Extracted data: Begin

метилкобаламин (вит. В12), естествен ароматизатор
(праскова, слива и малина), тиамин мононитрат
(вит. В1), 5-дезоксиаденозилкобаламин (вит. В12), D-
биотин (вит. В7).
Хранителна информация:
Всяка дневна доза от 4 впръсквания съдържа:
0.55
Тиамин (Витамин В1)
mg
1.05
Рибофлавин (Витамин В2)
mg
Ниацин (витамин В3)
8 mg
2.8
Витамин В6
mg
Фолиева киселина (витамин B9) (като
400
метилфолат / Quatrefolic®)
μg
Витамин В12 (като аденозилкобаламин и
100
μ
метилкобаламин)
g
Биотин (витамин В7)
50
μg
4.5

Extracted data: End

The data must be transcribed in full. Every word stays the same.

§ **Answer section**
метилкобаламин (вит. В12), естествен ароматизатор
(праскова, слива и малина), тиамин мононитрат
(вит. В1), 5-дезоксиаденозилкобаламин (вит. В12), D-
биотин (вит. В7).
Хранителна информация:
Всяка дневна доза от 4 впръсквания съдържа:
0.55
Тиамин (Витамин В1)
mg
1.05
Рибофлавин (Витамин В2)
mg
Ниацин (витамин В3)
8 mg
2.8
Витамин В6
mg
Фолиева киселина (витамин B9) (като
400
метилфолат / Quatrefolic®)
μg
Витамин В12 (като аденозилкобаламин и
100
μ
метилкобаламин)
g
Биотин (витамин В7)
50
μg
4.5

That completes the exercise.